▶ Problem description
Whenever a line carries the word "Adhesive", pull it out of the entries.

▶ Recorded information

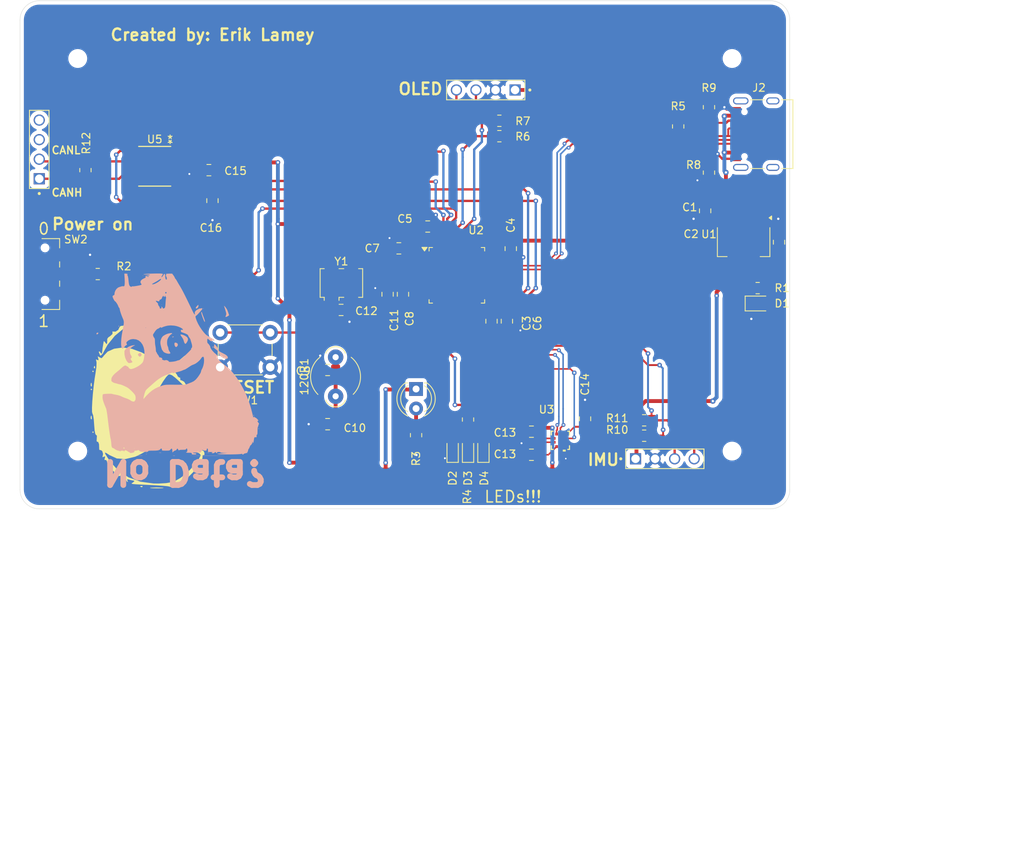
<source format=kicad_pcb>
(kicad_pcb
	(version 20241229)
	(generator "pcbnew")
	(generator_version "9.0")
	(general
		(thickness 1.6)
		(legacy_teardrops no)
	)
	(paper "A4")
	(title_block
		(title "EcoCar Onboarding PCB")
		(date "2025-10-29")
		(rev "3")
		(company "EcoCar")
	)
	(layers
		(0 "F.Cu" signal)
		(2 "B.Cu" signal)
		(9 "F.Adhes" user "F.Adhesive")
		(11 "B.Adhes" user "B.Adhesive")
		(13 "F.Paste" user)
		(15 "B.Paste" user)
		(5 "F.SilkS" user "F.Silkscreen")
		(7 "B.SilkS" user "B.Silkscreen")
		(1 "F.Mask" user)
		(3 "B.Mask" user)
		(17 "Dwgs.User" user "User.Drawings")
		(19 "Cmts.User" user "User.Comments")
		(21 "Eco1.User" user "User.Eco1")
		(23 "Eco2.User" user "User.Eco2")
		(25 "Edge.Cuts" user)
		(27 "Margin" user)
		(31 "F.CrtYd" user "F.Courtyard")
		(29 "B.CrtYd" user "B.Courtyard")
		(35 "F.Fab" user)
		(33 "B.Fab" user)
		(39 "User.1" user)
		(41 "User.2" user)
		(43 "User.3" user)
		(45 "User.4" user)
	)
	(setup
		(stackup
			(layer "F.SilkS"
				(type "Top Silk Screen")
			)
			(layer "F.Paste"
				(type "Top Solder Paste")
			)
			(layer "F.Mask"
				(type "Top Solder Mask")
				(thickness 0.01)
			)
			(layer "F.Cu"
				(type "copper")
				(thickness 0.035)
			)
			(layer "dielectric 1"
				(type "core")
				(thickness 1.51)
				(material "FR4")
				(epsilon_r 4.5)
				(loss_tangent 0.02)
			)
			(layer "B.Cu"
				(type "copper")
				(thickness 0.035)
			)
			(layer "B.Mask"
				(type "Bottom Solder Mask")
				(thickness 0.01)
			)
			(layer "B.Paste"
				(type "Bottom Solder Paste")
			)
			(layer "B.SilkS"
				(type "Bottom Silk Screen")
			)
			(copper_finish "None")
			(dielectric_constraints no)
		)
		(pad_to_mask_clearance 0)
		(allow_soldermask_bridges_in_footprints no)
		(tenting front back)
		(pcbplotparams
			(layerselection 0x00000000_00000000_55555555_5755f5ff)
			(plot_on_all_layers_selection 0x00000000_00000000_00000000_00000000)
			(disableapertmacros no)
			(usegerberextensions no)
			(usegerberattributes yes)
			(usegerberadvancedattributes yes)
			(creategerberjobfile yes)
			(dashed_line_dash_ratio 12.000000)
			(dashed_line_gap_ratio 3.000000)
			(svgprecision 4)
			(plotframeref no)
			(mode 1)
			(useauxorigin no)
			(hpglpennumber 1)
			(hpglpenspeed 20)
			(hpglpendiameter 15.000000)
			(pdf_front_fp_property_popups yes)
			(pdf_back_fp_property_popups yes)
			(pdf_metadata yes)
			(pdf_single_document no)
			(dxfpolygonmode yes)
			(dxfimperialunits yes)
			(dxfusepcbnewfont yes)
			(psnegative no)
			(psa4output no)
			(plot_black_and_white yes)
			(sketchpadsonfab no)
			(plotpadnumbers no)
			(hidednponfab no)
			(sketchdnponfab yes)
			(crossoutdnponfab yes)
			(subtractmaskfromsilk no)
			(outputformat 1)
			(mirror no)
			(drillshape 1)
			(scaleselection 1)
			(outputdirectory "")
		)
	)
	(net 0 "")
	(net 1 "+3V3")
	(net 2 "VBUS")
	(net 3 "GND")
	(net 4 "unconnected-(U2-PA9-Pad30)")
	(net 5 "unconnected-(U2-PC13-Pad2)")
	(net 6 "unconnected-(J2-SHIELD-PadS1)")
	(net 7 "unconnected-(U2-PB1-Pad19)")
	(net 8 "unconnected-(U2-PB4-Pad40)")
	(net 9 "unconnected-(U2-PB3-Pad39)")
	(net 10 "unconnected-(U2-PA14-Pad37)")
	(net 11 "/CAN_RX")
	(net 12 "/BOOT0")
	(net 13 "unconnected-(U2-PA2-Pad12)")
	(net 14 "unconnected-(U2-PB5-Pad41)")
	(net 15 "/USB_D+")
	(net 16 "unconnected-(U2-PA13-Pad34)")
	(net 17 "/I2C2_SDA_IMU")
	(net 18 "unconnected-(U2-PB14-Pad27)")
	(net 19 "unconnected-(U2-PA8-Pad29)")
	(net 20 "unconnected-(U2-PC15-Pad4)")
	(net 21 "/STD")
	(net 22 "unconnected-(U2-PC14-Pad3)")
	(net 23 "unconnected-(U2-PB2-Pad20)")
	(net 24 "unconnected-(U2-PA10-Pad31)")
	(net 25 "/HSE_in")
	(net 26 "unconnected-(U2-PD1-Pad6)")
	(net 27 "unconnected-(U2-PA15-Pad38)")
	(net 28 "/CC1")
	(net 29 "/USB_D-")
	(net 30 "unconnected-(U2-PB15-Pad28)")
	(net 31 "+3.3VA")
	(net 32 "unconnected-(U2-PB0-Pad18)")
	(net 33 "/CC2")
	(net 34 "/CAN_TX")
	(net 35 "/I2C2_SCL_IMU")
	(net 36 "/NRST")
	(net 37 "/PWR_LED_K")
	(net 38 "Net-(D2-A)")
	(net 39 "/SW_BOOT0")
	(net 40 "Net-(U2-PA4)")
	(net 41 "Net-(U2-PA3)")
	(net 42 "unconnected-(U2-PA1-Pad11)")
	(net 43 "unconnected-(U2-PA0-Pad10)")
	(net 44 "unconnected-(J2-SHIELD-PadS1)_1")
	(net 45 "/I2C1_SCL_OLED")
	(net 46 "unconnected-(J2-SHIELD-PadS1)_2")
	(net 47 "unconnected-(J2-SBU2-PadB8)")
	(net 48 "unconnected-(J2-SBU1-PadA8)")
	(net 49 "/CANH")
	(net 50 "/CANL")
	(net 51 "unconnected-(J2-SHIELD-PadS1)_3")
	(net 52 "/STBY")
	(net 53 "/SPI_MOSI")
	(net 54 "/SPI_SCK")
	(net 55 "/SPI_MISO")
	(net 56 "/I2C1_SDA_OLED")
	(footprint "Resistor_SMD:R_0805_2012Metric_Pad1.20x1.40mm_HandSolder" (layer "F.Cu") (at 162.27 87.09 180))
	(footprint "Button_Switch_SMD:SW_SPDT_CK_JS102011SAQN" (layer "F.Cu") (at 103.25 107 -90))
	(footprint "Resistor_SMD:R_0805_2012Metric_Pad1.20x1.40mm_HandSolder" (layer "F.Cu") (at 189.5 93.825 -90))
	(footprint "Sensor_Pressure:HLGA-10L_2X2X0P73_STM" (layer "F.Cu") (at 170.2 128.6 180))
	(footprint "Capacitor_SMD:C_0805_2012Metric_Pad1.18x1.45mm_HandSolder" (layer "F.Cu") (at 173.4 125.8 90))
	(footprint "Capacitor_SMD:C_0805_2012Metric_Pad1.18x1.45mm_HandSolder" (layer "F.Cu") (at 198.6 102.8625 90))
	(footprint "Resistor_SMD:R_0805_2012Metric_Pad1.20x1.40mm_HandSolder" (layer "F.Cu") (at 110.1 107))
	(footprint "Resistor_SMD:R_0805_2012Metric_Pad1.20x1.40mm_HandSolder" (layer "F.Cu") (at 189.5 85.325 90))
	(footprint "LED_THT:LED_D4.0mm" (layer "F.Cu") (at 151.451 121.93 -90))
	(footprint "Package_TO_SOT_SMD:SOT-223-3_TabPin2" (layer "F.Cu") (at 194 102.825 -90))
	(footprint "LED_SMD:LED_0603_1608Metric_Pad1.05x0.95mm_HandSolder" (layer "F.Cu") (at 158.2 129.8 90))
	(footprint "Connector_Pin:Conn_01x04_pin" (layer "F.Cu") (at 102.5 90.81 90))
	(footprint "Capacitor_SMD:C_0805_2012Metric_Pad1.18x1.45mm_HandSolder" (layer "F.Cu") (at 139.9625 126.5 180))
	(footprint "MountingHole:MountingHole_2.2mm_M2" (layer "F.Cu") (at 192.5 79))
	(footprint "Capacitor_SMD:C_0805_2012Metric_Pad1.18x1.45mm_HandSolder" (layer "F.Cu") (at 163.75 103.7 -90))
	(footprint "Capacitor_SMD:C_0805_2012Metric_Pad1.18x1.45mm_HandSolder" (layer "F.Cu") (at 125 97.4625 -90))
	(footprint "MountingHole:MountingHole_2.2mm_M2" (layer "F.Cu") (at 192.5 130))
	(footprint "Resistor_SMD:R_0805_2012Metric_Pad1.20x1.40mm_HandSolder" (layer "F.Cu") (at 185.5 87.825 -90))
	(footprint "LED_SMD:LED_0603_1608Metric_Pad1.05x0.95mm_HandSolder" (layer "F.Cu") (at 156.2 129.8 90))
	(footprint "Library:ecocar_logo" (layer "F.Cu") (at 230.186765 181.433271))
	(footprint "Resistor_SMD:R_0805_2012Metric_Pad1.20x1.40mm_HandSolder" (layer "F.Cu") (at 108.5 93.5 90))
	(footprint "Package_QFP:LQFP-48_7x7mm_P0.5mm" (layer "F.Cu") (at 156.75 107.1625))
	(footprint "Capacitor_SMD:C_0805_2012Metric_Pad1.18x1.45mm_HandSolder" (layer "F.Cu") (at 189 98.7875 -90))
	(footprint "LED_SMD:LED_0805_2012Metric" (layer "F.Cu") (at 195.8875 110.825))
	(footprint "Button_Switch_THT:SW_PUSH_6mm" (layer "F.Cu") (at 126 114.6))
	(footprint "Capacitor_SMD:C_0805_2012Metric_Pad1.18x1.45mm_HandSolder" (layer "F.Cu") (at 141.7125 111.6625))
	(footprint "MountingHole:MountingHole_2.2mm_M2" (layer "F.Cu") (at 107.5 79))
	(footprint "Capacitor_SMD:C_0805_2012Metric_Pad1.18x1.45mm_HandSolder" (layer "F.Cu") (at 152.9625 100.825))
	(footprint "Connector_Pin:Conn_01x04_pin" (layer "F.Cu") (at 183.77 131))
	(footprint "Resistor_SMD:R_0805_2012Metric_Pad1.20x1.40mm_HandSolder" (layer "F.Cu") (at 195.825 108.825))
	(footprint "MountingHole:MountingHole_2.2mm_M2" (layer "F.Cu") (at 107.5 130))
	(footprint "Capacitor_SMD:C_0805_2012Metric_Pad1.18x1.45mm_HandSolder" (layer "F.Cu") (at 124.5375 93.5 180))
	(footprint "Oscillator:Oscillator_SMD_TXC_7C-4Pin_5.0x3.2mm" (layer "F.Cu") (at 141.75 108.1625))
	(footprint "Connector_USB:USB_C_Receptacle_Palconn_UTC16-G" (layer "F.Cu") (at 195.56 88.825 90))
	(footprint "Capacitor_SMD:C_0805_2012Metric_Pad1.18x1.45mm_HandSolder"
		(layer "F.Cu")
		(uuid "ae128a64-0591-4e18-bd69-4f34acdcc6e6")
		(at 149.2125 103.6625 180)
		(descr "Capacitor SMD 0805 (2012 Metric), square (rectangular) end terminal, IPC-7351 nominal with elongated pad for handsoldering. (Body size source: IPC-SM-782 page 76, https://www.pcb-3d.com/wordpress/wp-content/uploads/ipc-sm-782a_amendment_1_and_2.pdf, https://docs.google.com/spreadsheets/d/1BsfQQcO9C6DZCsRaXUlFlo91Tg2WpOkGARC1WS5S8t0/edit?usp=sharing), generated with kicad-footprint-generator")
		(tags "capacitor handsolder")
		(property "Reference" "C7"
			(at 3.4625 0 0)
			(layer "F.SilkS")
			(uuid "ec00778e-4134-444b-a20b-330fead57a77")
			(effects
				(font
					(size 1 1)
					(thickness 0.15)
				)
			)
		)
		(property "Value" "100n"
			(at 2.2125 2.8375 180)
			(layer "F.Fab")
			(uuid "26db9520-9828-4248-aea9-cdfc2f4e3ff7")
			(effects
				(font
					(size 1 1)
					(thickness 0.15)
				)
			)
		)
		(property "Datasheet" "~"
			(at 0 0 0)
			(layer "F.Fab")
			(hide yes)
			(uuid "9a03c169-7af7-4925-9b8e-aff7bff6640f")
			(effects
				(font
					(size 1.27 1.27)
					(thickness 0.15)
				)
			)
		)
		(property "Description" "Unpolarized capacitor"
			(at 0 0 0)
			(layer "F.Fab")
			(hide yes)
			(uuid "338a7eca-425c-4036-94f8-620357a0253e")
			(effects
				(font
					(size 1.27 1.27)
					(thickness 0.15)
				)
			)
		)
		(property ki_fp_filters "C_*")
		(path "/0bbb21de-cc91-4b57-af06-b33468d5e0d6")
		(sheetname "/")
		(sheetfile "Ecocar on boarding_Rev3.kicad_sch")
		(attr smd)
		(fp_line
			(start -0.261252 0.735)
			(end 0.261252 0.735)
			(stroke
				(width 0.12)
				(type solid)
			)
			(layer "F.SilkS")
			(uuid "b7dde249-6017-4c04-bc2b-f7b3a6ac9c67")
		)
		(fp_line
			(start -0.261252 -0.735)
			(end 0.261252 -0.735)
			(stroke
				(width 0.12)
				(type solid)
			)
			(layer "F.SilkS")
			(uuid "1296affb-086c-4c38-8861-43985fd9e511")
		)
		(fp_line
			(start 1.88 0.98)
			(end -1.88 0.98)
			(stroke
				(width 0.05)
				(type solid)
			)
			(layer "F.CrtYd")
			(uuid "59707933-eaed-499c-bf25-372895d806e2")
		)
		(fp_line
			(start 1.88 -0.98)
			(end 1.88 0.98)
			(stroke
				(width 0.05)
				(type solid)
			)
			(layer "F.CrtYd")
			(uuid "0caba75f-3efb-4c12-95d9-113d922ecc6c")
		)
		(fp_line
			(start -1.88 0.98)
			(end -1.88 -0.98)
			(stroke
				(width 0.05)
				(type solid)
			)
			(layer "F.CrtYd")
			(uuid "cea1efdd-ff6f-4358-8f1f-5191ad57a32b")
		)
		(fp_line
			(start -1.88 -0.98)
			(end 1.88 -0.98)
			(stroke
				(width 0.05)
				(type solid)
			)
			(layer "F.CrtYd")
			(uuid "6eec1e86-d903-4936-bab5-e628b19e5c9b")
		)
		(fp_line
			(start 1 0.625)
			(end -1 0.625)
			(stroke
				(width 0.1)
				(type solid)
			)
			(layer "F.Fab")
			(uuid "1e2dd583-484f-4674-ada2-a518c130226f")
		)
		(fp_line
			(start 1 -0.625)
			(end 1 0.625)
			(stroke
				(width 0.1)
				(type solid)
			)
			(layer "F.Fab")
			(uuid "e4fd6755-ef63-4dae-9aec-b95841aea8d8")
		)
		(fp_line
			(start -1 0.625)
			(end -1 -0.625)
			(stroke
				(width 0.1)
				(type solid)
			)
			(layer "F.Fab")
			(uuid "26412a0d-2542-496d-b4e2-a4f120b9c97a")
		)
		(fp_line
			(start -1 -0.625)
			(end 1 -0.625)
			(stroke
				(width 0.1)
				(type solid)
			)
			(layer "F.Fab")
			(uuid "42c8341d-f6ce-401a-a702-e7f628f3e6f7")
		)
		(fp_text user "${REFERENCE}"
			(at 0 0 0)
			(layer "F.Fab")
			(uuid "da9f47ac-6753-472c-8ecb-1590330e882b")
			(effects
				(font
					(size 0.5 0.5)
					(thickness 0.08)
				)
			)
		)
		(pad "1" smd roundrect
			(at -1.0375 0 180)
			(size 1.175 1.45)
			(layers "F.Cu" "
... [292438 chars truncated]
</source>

▶ Written response
		(9 "F.Adhes" user "F.Adhesive")
		(11 "B.Adhes" user "B.Adhesive")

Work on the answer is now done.